When Mattel’s new Bella Donna Barbie dropped this October, it wasn’t just another collectable. Inspired by Nicks’ 1981 solo debut Bella Donna, the doll captures her in flowing white chiffon, slouchy boots, and that sky-high hat — a mirror image of the woman who once walked away from Fleetwood Mac to find her own voice. “The first Barbie is all in her black,” Nicks told People. “When I did the Bella Donna cover, I said, ‘No. I have to wear all white.”

It’s the opposite of mourning. The release lands at a moment when women over 70, Nicks, Joni Mitchell, Patti Smith, and Cher are no longer treated as cultural relics. Since Greta Gerwig’s Barbie rewired the conversation about female icons, this “Barbiefication” of rock feels like a logical next act: Women rewriting their own mythology in miniature.

For Nicks, the dolls are autobiography made tangible. Her first Barbie, inspired by the song Rumours, was all witchy black — the Fleetwood Mac years. This new one, the Bella Donna Barbie, is light incarnate. “They’re a story of my whole musical life,” she says. “If I have a legacy, if I have ‘What do I leave behind that is sacred?’ I think that’d be Barbie.”

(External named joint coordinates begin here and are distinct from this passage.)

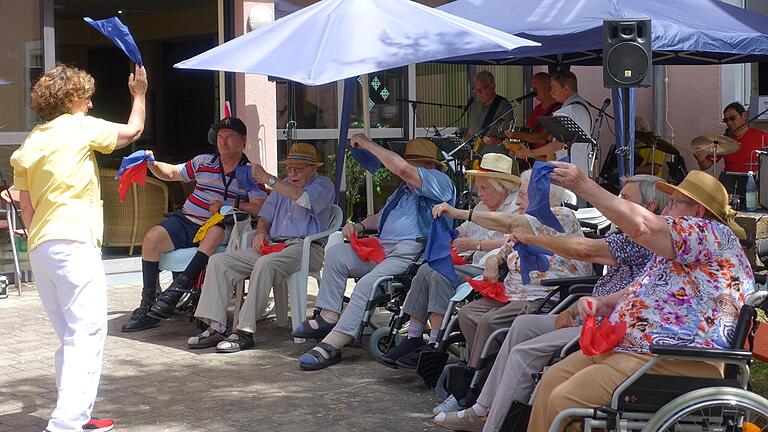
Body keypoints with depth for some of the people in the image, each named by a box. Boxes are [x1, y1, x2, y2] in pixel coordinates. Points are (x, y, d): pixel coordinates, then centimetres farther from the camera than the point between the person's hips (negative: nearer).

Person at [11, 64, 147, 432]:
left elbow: (27, 212, 17)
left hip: (39, 249, 8)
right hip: (74, 244, -8)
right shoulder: (80, 127, 0)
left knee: (71, 338, 14)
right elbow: (133, 131, 16)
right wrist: (139, 93, 31)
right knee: (87, 336, -11)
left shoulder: (29, 144, 18)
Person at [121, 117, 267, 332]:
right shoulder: (203, 162, 15)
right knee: (152, 237, -22)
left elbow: (259, 208, -10)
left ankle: (179, 286, -41)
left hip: (217, 230, -3)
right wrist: (152, 164, 7)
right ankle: (147, 304, -18)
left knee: (220, 227, -39)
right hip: (185, 221, 4)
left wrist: (228, 206, -19)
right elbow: (172, 173, 27)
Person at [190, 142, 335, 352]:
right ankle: (215, 327, -20)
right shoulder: (282, 185, 28)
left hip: (305, 247, -8)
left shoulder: (323, 185, 4)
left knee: (265, 264, -38)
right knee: (219, 261, -9)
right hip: (272, 246, 8)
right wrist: (261, 232, 4)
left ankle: (245, 332, -36)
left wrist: (268, 179, -16)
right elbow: (266, 214, 28)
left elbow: (305, 199, -18)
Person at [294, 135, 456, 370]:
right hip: (382, 250, 10)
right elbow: (382, 217, 38)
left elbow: (401, 167, -17)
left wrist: (367, 143, -6)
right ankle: (327, 316, -8)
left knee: (366, 285, -29)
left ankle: (331, 345, -32)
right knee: (336, 252, -1)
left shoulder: (440, 181, -2)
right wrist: (359, 226, 15)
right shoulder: (404, 189, 31)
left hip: (409, 253, -10)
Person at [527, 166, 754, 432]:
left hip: (675, 358, -11)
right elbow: (644, 289, 32)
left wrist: (584, 185, -18)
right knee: (552, 379, 7)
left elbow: (643, 226, -21)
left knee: (564, 399, -21)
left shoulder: (714, 233, -8)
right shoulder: (683, 246, 27)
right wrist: (601, 304, 11)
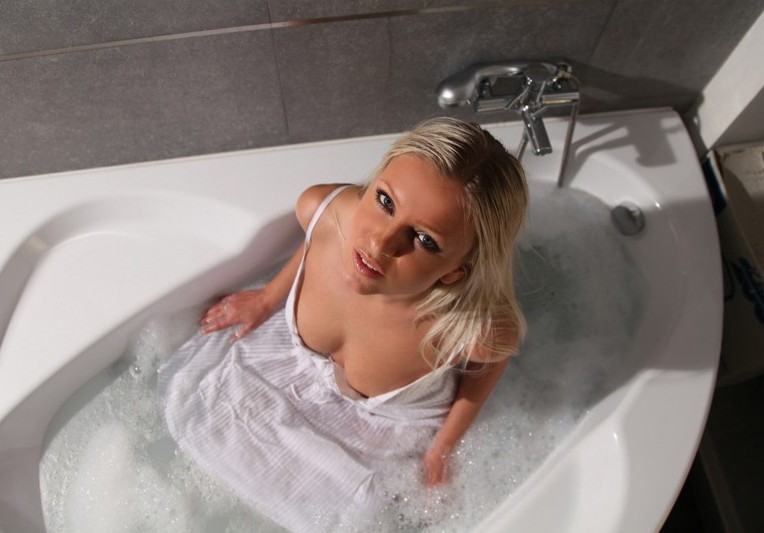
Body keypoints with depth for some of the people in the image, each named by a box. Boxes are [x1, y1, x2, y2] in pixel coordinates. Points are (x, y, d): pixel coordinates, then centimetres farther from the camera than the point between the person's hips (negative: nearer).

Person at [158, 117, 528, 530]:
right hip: (298, 357, 4)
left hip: (384, 426, -3)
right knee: (186, 389, 22)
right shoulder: (320, 208, -35)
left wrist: (444, 447, -9)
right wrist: (268, 297, 5)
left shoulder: (477, 327, -43)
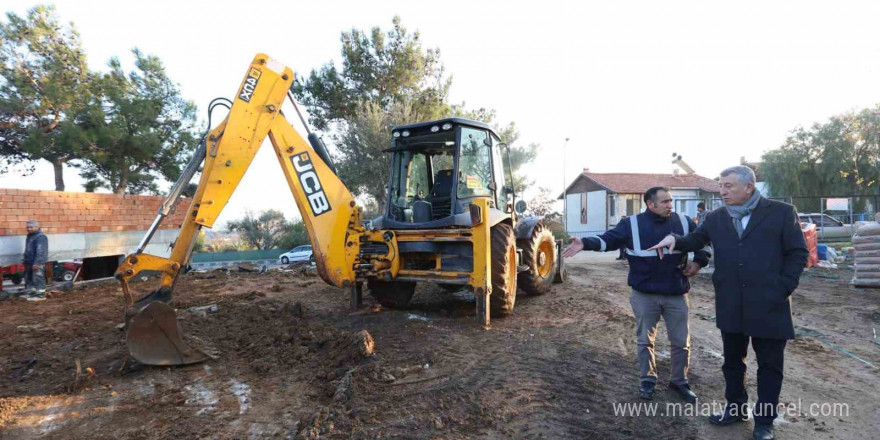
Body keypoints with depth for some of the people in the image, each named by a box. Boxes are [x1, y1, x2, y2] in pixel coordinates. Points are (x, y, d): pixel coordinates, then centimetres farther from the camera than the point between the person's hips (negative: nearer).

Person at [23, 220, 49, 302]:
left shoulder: (41, 237, -16)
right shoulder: (29, 236, 17)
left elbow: (40, 251, -23)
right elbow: (27, 250, 26)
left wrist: (37, 263, -26)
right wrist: (25, 260, 23)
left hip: (37, 263, -11)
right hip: (29, 262, 11)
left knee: (38, 279, -7)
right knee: (28, 278, 16)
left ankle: (41, 295, -2)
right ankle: (31, 293, 26)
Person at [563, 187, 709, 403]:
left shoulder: (684, 222, 0)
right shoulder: (632, 224, -6)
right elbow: (608, 239, -16)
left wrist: (699, 262, 0)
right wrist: (585, 243, -32)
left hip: (676, 295, 2)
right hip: (644, 295, -2)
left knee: (681, 341, 13)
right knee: (645, 340, 12)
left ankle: (680, 381, 33)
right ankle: (647, 380, 31)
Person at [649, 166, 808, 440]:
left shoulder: (781, 212, -4)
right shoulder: (715, 219, 6)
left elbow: (798, 252, -2)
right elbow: (695, 241, 8)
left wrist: (783, 288, -8)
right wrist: (674, 239, -14)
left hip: (769, 304, -3)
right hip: (731, 306, 3)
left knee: (769, 364, 10)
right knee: (732, 360, 16)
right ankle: (736, 408, 33)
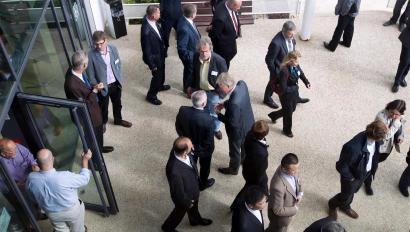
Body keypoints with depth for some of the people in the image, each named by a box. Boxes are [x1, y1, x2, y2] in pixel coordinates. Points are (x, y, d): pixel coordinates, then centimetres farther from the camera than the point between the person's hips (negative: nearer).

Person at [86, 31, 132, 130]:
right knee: (103, 106, 19)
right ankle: (103, 122, 47)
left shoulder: (113, 49, -10)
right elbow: (90, 74, -14)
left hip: (116, 83, 4)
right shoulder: (91, 55, -22)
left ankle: (118, 120, 50)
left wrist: (119, 79, 5)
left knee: (117, 104, 24)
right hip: (103, 86, -4)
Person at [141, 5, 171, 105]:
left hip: (160, 53, 8)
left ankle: (160, 86, 58)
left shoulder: (152, 20, -13)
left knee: (161, 72, 30)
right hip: (154, 57, -8)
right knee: (157, 75, 12)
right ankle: (151, 95, 35)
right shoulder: (146, 31, -38)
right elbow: (146, 50, -27)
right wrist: (152, 65, -17)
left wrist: (164, 46, 17)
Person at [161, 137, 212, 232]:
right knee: (180, 212, 27)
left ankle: (195, 220, 67)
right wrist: (187, 202, -11)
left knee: (194, 207, 35)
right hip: (184, 196, -6)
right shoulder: (174, 171, -48)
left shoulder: (179, 150, -27)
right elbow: (178, 192, -29)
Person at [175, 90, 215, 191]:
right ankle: (203, 183, 52)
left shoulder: (183, 110, -26)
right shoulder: (207, 118, -38)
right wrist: (210, 148, -3)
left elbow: (178, 126, -7)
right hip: (203, 148, -3)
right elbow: (209, 138, -24)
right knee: (204, 166, 27)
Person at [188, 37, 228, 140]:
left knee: (214, 113, 19)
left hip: (213, 92, -3)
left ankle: (216, 129, 48)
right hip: (199, 90, 3)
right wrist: (192, 86, 12)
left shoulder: (219, 60, -28)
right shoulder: (196, 57, -16)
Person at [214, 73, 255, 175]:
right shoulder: (242, 83, -20)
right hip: (248, 123, 8)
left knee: (234, 150, 22)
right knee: (245, 143, 34)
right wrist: (224, 104, -8)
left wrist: (218, 114, -19)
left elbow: (233, 123, -30)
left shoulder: (234, 103, -44)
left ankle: (233, 169, 48)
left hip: (238, 130, -8)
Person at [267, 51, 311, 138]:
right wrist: (295, 88, -20)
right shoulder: (284, 71, -34)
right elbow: (283, 89, -32)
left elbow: (301, 73, 11)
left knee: (292, 109, 28)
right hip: (286, 95, -8)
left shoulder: (296, 66, -12)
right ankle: (287, 130, 42)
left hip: (294, 92, 8)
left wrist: (306, 82, -5)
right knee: (288, 113, 13)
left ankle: (273, 115, 52)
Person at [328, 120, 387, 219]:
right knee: (346, 196, 19)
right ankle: (332, 204, 51)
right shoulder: (353, 148, -44)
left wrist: (373, 166, 7)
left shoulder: (373, 139, -21)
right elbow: (341, 166, -30)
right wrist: (350, 177, -17)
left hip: (365, 173, 7)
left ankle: (345, 207, 59)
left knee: (352, 192, 31)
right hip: (352, 175, -6)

Even rock historians agree. Pop culture analyst Rob Sheffield once wrote that Nicks is “the only rock star who could turn chiffon into chain mail,” a woman who’s turned vulnerability into armour. The doll doubles down on that — soft fabric as a statement of endurance.

On Instagram, the singer called her second Barbie “an homage to the Bella Donna era, the album that launched my solo career.” Fans promptly sent it viral, many joking that the “white-winged dove finally got her wings.” Within 24 hours, it sold out.

Critics see this as more than a nostalgic cash-grab. “She’s playing with image as legacy,” noted music writer Will Schube. “It’s a full-circle moment for a woman who’s always controlled her own myth — now she literally owns it in plastic.”

That control feels particularly poignant after a rough year — wildfire evacuations, a fractured shoulder, postponed shows. “It’s the only good thing since I broke my shoulder,” she laughed. But she’s touring again, performing Bella Donna tracks alongside Fleetwood Mac classics. “There’s a lot of music,” she said. “It’s all fallen into place exactly the way the spirits meant it to.”

The doll is a totem. Nicks keeps both Barbies in her studio while working on new music, calling them her “alive, amazing puppets.” She even plans a photo book devoted to them.